### Problems and tasks
(A) Transcribe the passage of the replication-level thread below from "2) Later, start" to "level down again.".
(B) In the replication-level thread below, which older Cassandra release was the poster using before 0.7.0?

### Excerpt to read
================
You are viewing a plain text version of this content. The canonical link for it is here.
Posted to user@cassandra.apache.org by Jeremy Stribling <st...@nicira.com> on 2011/01/18 20:14:07 UTC
changing the replication level on the fly
Hi,
I've noticed in the new Cassandra 0.7.0 release that if I have a
keyspace with a replication level of 2, but only one Cassandra node, I
cannot insert anything into the system. Likely this was a bug in the
old release I was using (0.6.8 -- is there a JIRA describing this
problem?). However, this is a problem for our application, as we don't
want to have to predefine the number of nodes, but rather start with one
node, and add nodes as needed.
Ideally, we could start our system with one node, and be able to insert
data just on that one node. Then, when a second node is added, we can
start using that node to store replicas for the keyspace. I know that
0.7.0 has a new operation for updating keyspace properties like
replication level, but in the documentation there is some mention about
having to run manual repair operations after using it. My question is:
what happens if we do not run these repair operations?
Here's what I'd like to do:
1) Start with a single node with autobootstrap=false and replication
level=1.
2) Later, start a second node with autobootstrap=true and join it to the
first.
3) The application detects that there are now two nodes, and issues the
command to pump up the replication level to 2.
4) If it ever drops back down to one node, it will turn the replication
level down again.
If we do not do a repair, will all hell break lose, or will it just be
the case that data inserted when there was only one node will continue
to be unreplicated, but data inserted when there were two nodes will
have two replicas? Thanks,
Jeremy
Re: changing the replication level on the fly
Posted by Jeremy Stribling <st...@nicira.com>.
On 01/18/2011 11:36 AM, Edward Capriolo wrote:
> On Tue, Jan 18, 2011 at 2:14 PM, Jeremy Stribling<st...@nicira.com> wrote:
>
>> Hi,
>>
>> I've noticed in the new Cassandra 0.7.0 release that if I have a keyspace
>> with a replication level of 2, but only one Cassandra node, I cannot insert
>> anything into the system. Likely this was a bug in the old release I was
>> using (0.6.8 -- is there a JIRA describing this problem?). However, this is
>> a problem for our application, as we don't want to have to predefine the
>> number of nodes, but rather start with one node, and add nodes as needed.
>>
>> Ideally, we could start our system with one node, and be able to insert data
>> just on that one node. Then, when a second node is added, we can start
>> using that node to store replicas for the keyspace. I know that 0.7.0 has a
>> new operation for updating keyspace properties like replication level, but
>> in the documentation there is some mention about having to run manual repair
>> operations after using it. My question is: what happens if we do not run
>> these repair operations?
================
### Records shown
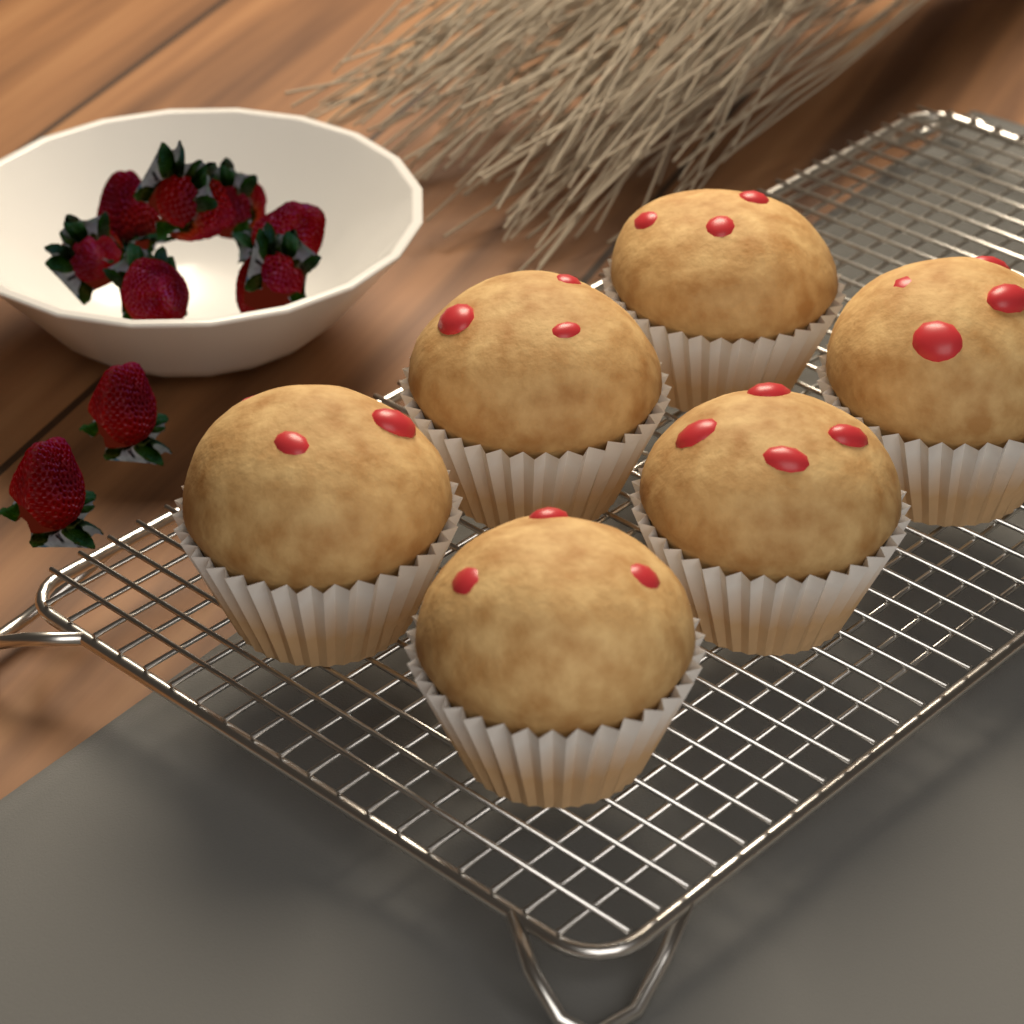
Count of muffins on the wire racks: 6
================
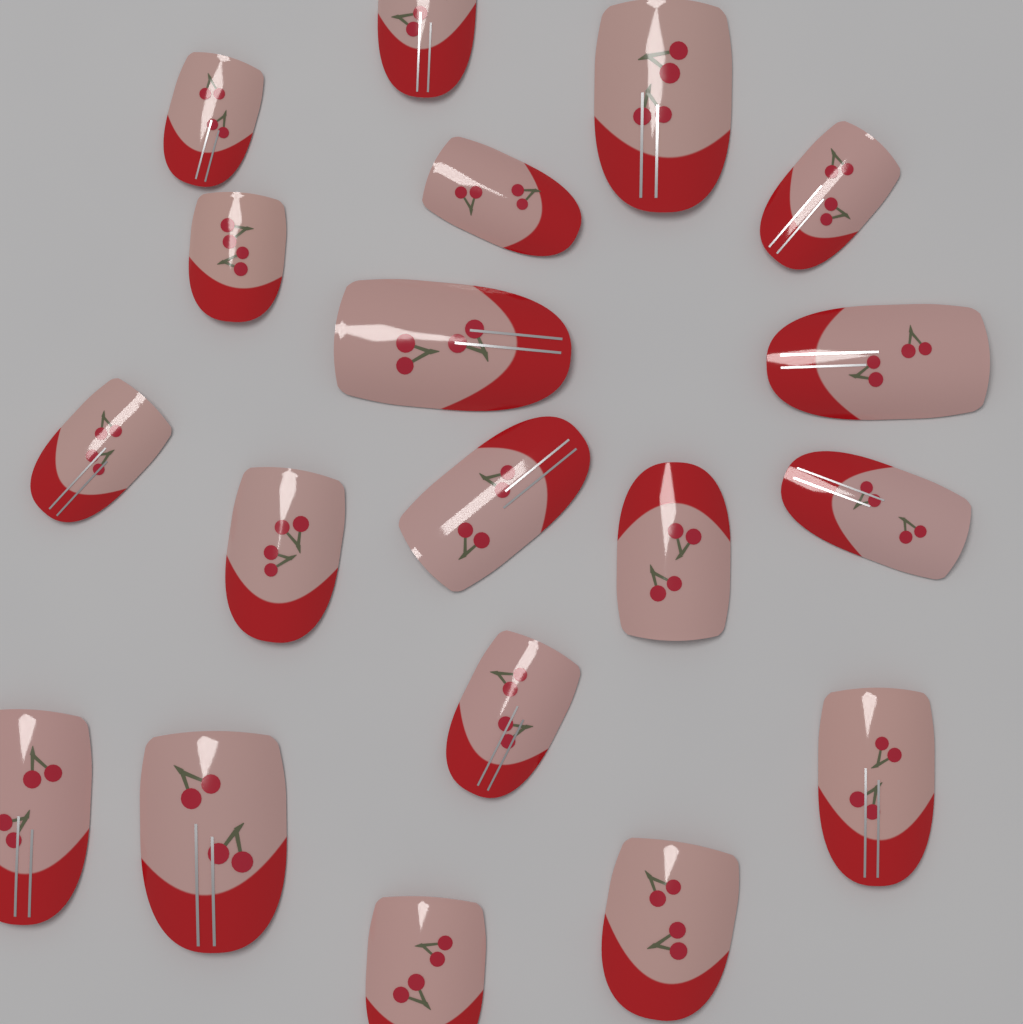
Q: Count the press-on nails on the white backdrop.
================
### Responses
(A)
2) Later, start a second node with autobootstrap=true and join it to the
first.
3) The application detects that there are now two nodes, and issues the
command to pump up the replication level to 2.
4) If it ever drops back down to one node, it will turn the replication
level down again.

(B) 0.6.8